VVA aims to campaign on issues important to Vietnam veterans, to create a new identity for this generation of veterans, and to improve public perception of Vietnam veterans. The organization's main efforts concern:
- Government Relations Advocacy on veterans' issues
- National Task Force for Homeless Veterans
- Health care for veterans, including disabled veterans
- Issues pertaining to women and minority veterans
- National scholarship fund
- Assisting veterans seeking benefits/services from the government
- Organizing "Stand Downs" for the hard to reach homeless veteran in need of services.

VVA has organizing councils in 43 states, some 650 local chapters, and more than 85,000 individual members.

==History==
In January 1978, a small group of Vietnam veteran activists came to Washington, D.C., searching for allies to support the creation of an advocacy organization devoted exclusively to the needs of Vietnam veterans. VVA, initially known as the Council of Vietnam Veterans, began its work. By the summer of 1979, the Council of Vietnam Veterans had transformed into Vietnam Veterans of America, a veterans service organization made up of, and devoted to, Vietnam veterans. Bobby Muller and Stuart F. Feldman were among the organization's co-founders.

Membership grew steadily, and for the first time, VVA secured significant contributions. The combination of the public's willingness to talk about the Vietnam War and the basic issues that it raised, as well as the veterans themselves coming forward, was augmented by the nation's dedication of the Vietnam Veterans Memorial in November 1982. The week-long activities rekindled a sense of brotherhood among the veterans and a feeling that they shared an experience that was too significant to ignore.

In 1983, VVA took a significant step by founding Vietnam Veterans of America Legal Services (VVALS) to provide assistance to veterans seeking benefits and services from the government. By working under the theory that a veteran representative should be an advocate for the veteran rather than simply a facilitator, VVALS quickly established itself as the most competent and aggressive legal-assistance program available to veterans. VVALS published the most comprehensive manual ever developed for veteran service representatives, and in 1985, VVALS wrote the widely acclaimed Viet Vet Survival Guide — over 150,000 copies of which are now in print.

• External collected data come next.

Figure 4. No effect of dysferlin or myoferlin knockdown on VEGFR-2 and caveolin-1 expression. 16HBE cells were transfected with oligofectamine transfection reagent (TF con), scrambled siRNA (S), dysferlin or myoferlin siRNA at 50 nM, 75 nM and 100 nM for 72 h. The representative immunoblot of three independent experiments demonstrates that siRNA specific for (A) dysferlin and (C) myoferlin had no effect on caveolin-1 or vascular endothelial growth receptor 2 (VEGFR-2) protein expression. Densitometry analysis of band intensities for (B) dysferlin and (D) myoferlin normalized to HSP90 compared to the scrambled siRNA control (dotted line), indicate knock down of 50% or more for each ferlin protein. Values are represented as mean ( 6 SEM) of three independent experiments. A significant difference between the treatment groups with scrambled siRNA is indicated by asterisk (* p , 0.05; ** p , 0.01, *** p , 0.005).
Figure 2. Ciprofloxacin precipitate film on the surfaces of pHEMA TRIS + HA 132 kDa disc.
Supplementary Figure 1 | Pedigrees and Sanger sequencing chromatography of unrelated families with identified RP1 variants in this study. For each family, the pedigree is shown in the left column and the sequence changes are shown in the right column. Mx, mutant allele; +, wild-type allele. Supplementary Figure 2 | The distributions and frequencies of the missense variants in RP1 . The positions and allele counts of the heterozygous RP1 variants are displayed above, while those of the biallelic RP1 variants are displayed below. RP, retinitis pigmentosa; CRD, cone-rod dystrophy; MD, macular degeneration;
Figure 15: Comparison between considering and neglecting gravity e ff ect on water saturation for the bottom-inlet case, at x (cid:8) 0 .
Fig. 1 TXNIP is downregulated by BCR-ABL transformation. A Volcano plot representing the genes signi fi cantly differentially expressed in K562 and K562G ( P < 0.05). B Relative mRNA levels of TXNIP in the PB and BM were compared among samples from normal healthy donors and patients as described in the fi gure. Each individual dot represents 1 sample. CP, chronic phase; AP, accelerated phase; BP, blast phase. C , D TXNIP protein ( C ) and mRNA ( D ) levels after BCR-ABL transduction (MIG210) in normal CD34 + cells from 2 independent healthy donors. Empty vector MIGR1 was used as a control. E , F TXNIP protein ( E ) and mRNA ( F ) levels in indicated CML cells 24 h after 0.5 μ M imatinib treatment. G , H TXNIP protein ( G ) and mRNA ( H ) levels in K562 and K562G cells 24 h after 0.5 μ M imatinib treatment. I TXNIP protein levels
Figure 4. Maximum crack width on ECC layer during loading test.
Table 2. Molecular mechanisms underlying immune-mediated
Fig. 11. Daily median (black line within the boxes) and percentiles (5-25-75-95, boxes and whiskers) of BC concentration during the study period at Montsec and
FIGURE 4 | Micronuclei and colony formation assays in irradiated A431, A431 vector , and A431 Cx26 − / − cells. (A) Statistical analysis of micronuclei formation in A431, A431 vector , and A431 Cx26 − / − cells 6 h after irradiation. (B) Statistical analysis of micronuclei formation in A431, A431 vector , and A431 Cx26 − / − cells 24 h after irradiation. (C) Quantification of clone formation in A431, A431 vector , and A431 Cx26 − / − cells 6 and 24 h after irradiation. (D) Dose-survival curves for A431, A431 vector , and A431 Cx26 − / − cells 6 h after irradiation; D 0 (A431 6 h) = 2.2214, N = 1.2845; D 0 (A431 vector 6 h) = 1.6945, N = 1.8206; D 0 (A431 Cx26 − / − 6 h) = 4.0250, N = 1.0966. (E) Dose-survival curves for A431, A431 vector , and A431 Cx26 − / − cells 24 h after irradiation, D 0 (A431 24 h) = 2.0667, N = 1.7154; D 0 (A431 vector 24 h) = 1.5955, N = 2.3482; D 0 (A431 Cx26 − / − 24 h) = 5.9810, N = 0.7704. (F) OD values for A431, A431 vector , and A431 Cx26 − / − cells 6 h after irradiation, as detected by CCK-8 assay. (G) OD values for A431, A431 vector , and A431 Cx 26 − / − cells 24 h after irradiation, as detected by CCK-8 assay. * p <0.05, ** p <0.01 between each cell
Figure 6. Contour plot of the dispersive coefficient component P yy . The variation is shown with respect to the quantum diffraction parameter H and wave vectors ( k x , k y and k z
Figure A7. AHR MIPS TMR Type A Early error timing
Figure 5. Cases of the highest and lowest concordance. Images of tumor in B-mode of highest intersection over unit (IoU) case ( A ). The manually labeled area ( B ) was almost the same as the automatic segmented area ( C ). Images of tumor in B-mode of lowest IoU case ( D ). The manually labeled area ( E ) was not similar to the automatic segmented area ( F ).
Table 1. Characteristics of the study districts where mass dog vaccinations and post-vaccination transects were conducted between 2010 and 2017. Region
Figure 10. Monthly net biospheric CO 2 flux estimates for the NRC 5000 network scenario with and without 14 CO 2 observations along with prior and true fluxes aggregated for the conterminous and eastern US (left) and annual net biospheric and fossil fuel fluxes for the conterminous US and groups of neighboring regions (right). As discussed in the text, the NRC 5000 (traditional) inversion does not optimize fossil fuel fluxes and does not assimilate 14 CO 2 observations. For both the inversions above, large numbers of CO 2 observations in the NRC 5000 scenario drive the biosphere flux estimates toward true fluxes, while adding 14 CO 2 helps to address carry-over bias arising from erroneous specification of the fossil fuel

The next several years saw VVA grow in size, stature, and prestige. VVA's professional membership services, veterans service, and advocacy work gained the respect of Congress and the veterans community. In 1986, VVA's exemplary work was formally acknowledged by the granting of a congressional charter.

Today, Vietnam Veterans of America has a national membership of nearly 90,000, with more than 650 chapters throughout the United States, Puerto Rico, the Virgin Islands, and Guam. VVA state councils coordinate the activities of local chapters. VVA places great emphasis on coordinating its national activities and programs with the work of its local chapters and state councils and is organized to ensure that victories gained at the national level are implemented locally.

==Presidents of VVA==
- Tom Burke, 2025-
- Jack McManus, 2021–2025
- John Rowan, 2005–2021
- Thomas H. Corey, 2001–2005
- George C. Duggins, 1997–2001
- James L. Brazee Jr., 1991–1997
- Mary Stout, 1987–1991
- Bobby Muller 1983–1987; Executive Director, 1978–1983

==Publications==
VVA helps to provide greater public awareness of the outstanding issues surrounding Vietnam-era veterans by disseminating written information on a continual basis.